Mapping the spread of natural gas wells

When choosing a research subject, Antoinette Mastropieri remembered the news she’d been hearing about natural gas drilling in Pennsylvania. A junior double majoring in energy business and finance, and geography, she wanted to test her hypothesis that the number of wells was increasing in Washington and Bradford counties by mapping the well’s coordinates.

Using the geographic information systems (GIS) software ArcGIS, Mastropieri created digital maps that compare the number of wells in the first half of 2011 to the number in the first half of 2013. She also designed maps that cited the number of wells in relation to the counties’ poverty levels, population densities and education levels.

When the maps were complete, Mastropieri could see that the number of wells had indeed increased.

“Marcellus Shale is an issue with a lot of coverage right now, and I’d been hearing a lot about it in my classes,” Mastropieri said. “I thought it would be a good opportunity to use GIS technology to map the development of these wells.”

Mastropieri’s project “A Comparative Analysis of Marcellus Shale Drilling in Washington and Bradford Counties” won an honorable mention for the University Libraries Award for Information Literacy.

Analyzing everything from relationships to the von Willebrand Factor

Although the quality of peoples’ relationships has a big impact on their health, not much scholarly work has been done on the fleeting romantic relationships of adolescents. Kenya Crawford, junior in human development and family studies, wanted to delve a little deeper.

Crawford worked with data gathered over 10 years and the software SAS 9.2 to conduct a multi-level model to analyze how the adolescents’ relationships with their parents affected their perceived competence — the ability to facilitate the acquisition, development and maintenance of mutually satisfying interactions — in romantic relationships.

As suspected, Crawford discovered that youths reporting better relationships with their parents also reported being more romantically competent.

“It’s interesting to note that father-child conflict seemed to have a greater negative effect on romantic competence than mother-child conflict,” said Crawford. “This could be because father-child conflicts were more rare, so they had a bigger effect.”

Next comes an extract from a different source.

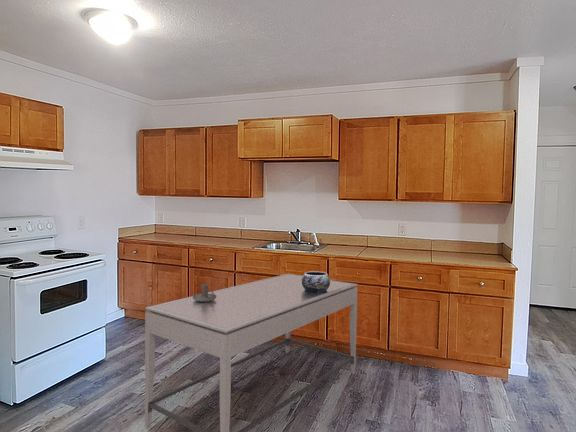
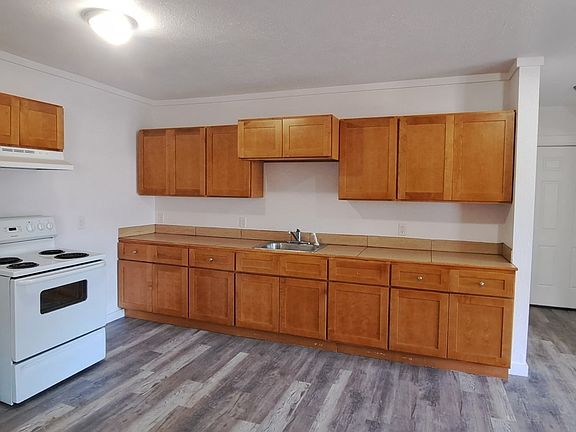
- candle holder [192,283,217,302]
- decorative bowl [302,270,331,293]
- dining table [144,273,358,432]
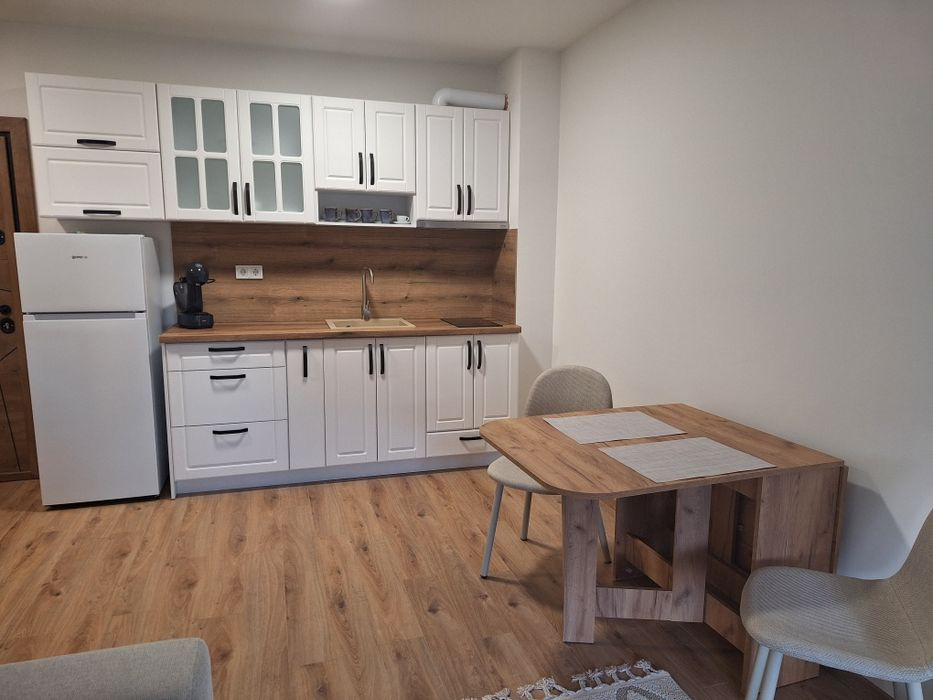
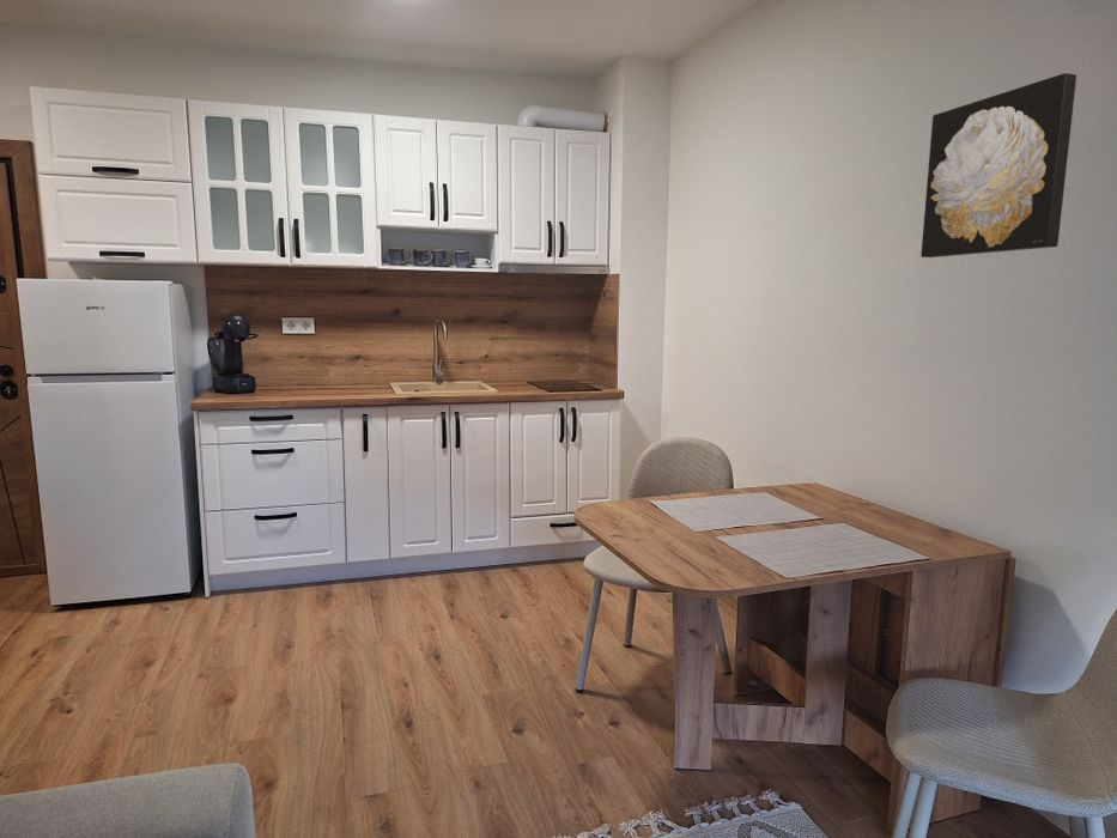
+ wall art [919,72,1077,259]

Crawford’s project “Longitudinal Links Between Childhood Family Experiences and Perceived Romantic Competence in Adolescents and Young Adulthood” was awarded the Phi Kappa Phi Peter T. Luckie Award for Excellence in Research by a Junior.

Also using IT to collect and analyze data was Monica Corsetti, senior in bioengineering, in her project testing the effects of shear stress on von Willebrand factor (vWF), a protein involved in blood clotting. vWF was applied to a polystyrene bead, which was suspended in a fluid chamber and held in place with a laser. She tested how much shear (stress produced by fluid moving against the bead’s surface) the vWF could stand before unraveling.

Corsetti organized her findings, including an increase in molecule length at 157 s^-1 of shear, on a variety of charts and graphs.

“I was drawn to this research because it’s important to the health care industry,” Corsetti said. “It could potentially be used to design better artificial hearts.”

Corsetti’s project “An Experimental Setup to Test the Effects of Shear Stress on von Willebrand Factor” won second place in the engineering category.